A “visionary” innovation centre aiming to kick-start the growth of fledgling food and drink firms will be built outside Norwich after securing a £2.7m government grant.
The Food Innovation Centre, planned at the heart of the Food Enterprise Park at Easton, is one of 13 “shovel-ready” projects across Norfolk and Suffolk which will share £32.1m from the government’s Getting Building Fund, which aims to create jobs, skills and infrastructure in the wake of the Covid-19 pandemic.
The project will include a dozen 1,200sqft food-grade “incubator units”, with access to test kitchens and sensory testing facilities, to help firms making products ranging from jams to charcuterie meats products to grow, collaborate and develop new brands.
The centre, to be run by Hethel Innovation and the University of East Anglia, will include a “food hub” to offer business support and access to the world-renowned food science expertise on the nearby Norwich Research Park.
The new funding awarded via New Anglia Local Enterprise Partnership (LEP), has added to investment from district and county councils, bringing the total project cost to more than £10m.

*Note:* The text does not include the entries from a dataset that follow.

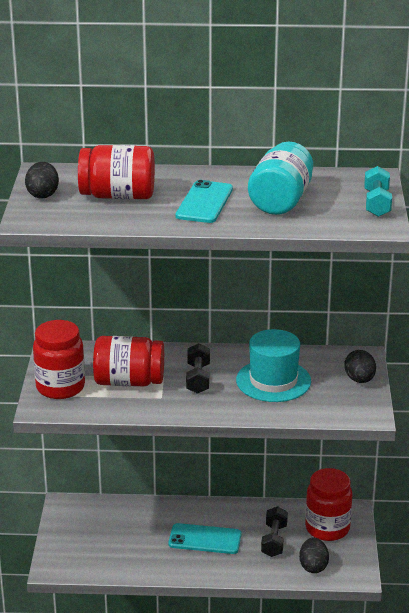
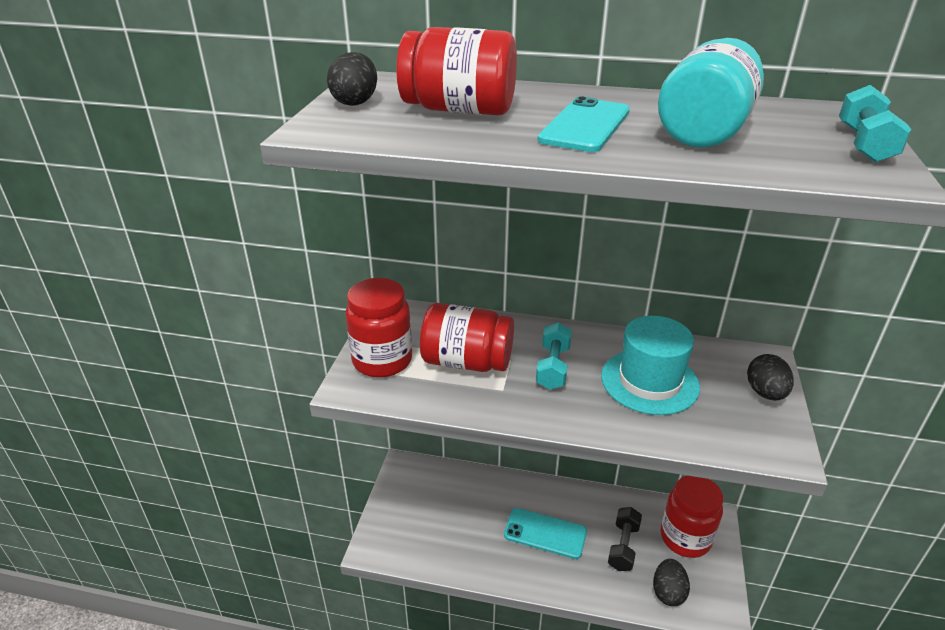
camera: 10 degrees right, 5 degrees up
black dumbbell [186,343,210,394] -> turquoise dumbbell [536,322,572,390]

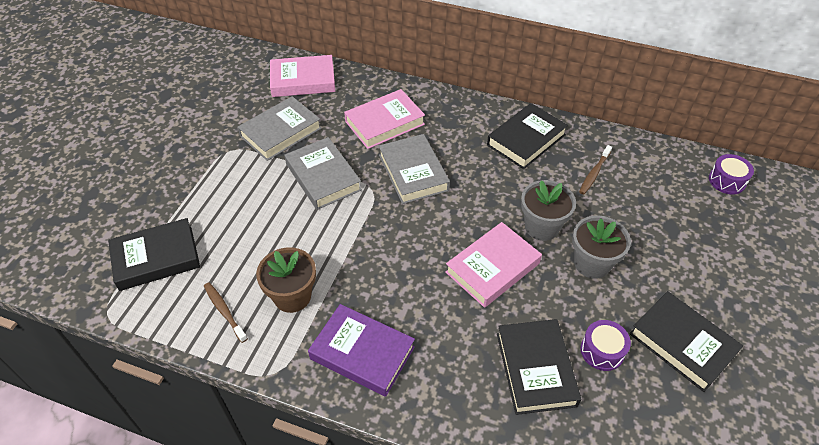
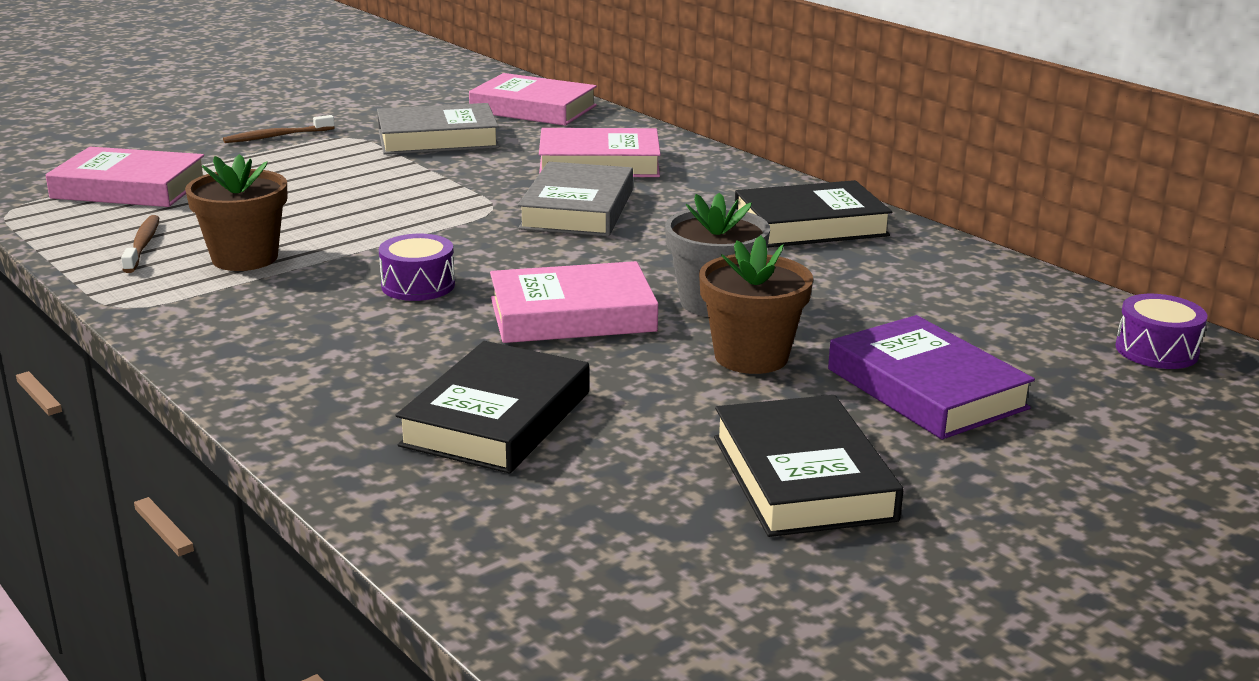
camera: 30 degrees right, 25 degrees down
black book [108,218,200,291] -> pink book [45,147,204,207]
grey book [284,137,362,210] -> none
purple book [308,304,415,397] -> purple book moved to [828,315,1035,440]
grey flower pot [572,215,631,279] -> brown flower pot [699,235,813,374]
brown toothbrush [579,145,612,194] -> brown toothbrush moved to [223,115,335,143]
purple drum [581,320,631,371] -> purple drum moved to [379,234,455,301]

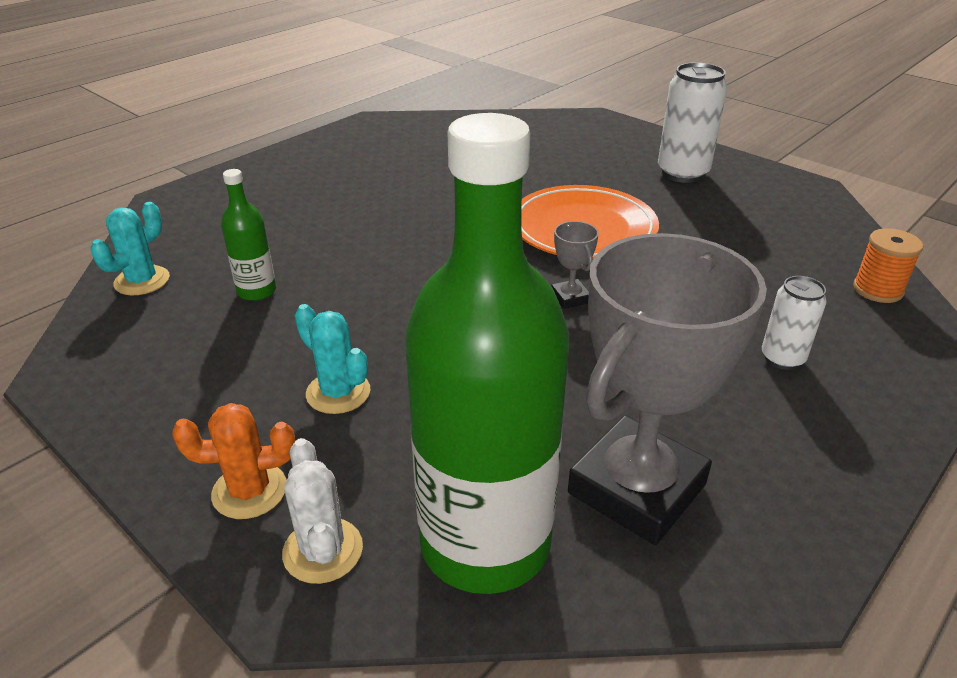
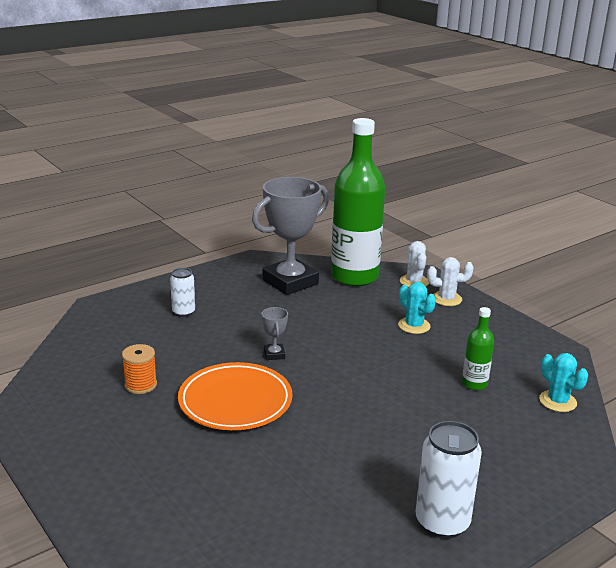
camera: 170 degrees left, 10 degrees down
turquoise cactus [91,202,170,295] -> turquoise cactus turned 75 degrees counterclockwise [539,353,588,412]
orange cactus [172,403,295,519] -> white cactus [427,257,474,306]
white can [658,62,727,183] -> white can moved to [416,421,482,539]
orange spool [853,228,923,303] -> orange spool moved to [122,344,157,394]

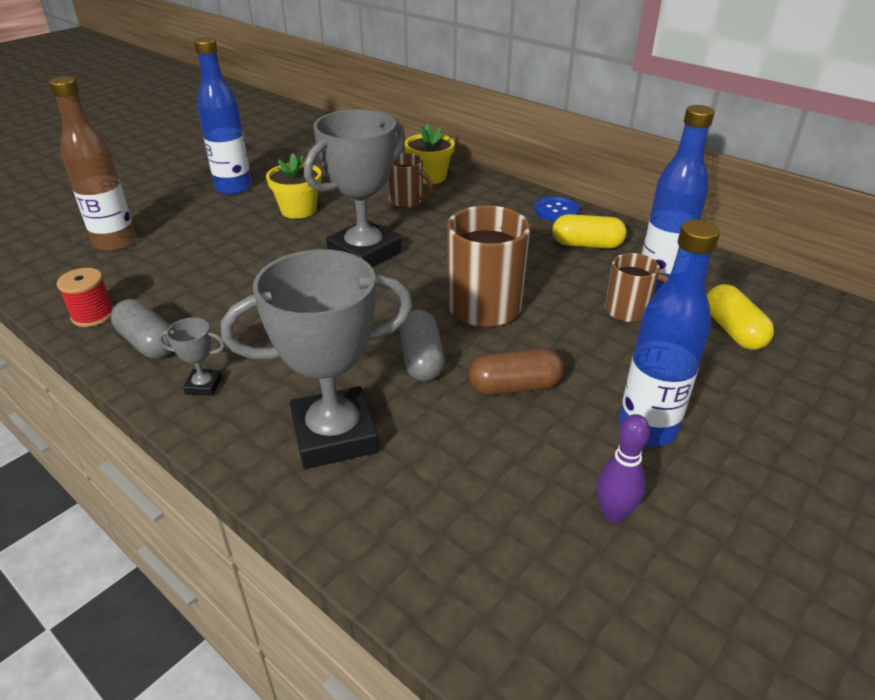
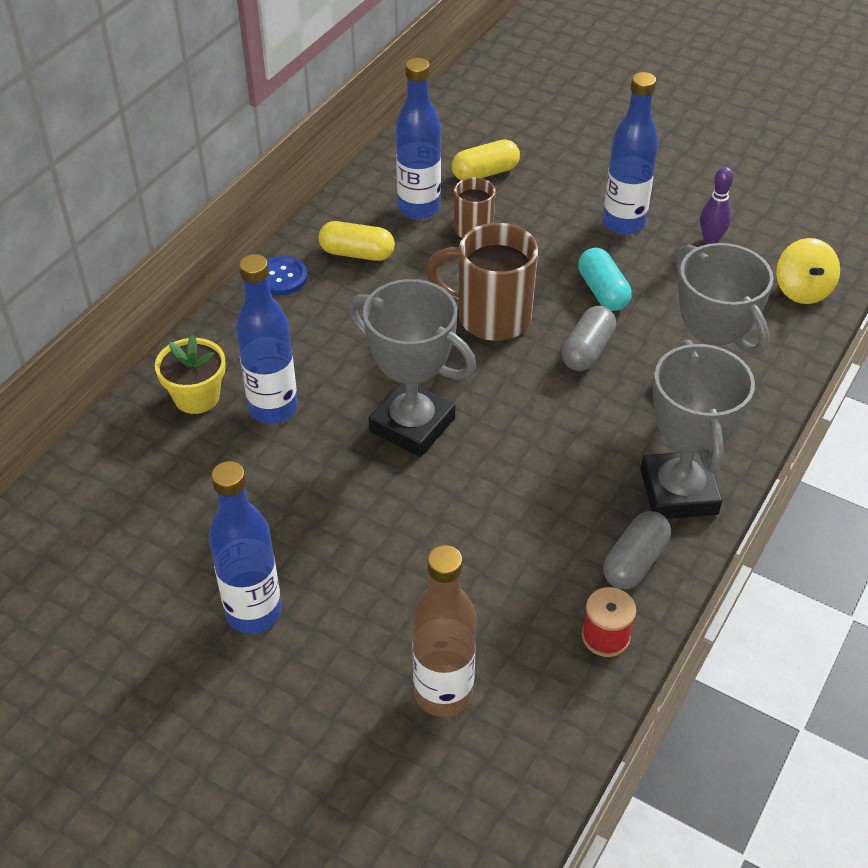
camera: 100 degrees left, 10 degrees up
grey trophy [158,318,225,396] -> grey trophy [641,340,755,519], size x2.41
yellow flower pot [266,153,322,219] -> none
brown mug [388,153,433,208] -> blue bottle [236,254,298,424]
grey capsule [400,310,445,381] -> grey capsule turned 45 degrees counterclockwise [562,306,616,371]
brown capsule [469,348,564,395] -> turquoise capsule [578,248,632,311]
yellow capsule [552,214,627,249] -> yellow capsule turned 75 degrees counterclockwise [318,221,395,261]
none -> yellow spinning top [776,238,840,304]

READ MORE: Seafront revamp to town centre changes - £32m to be invested in local projectsClarke Willis, a director of the Food Enterprise Park and a member of the LEP’s agri-food industry council, said the centre was a central part of the strategy to boost East Anglia’s food and drink sector by addressing the shortfall between the region’s strength in farming production, and its relative weakness in food processing.
“This will be a visionary building, and it is there to help kick-start the adding of value to primary products from our farms,” he said.
“There are hundreds of innovative small food and drink businesses that could benefit from this. We are starting to identify those businesses who would benefit from moving out of their kitchens or, in some cases, their sheds and co-locating in food-grade premises.
“What we are looking for is people who can take primary products, add value and develop brands. The longer-term plan for the enterprise park is for larger 7,500 to 10,000sqft follow-on buildings so we can incubate these businesses to grow into the next Colman’s or the next Weetabix.
“Linked to that is an innovation hub with a meeting room, test kitchens and experts that have been drawn in from the surrounding area to talk about recipe development, product development, marketing, business plans and finance.
“We don’t know what innovation is going to come, but by co-locating these businesses will be able to feed off each other.”
Under the government’s funding criteria, projects had to be deliverable within 18 months and fit with the region’s economic strategies and the government’s recovery plan.
Mr Willis said he expects the Food Innovation Centre to be completed by the end of 2021.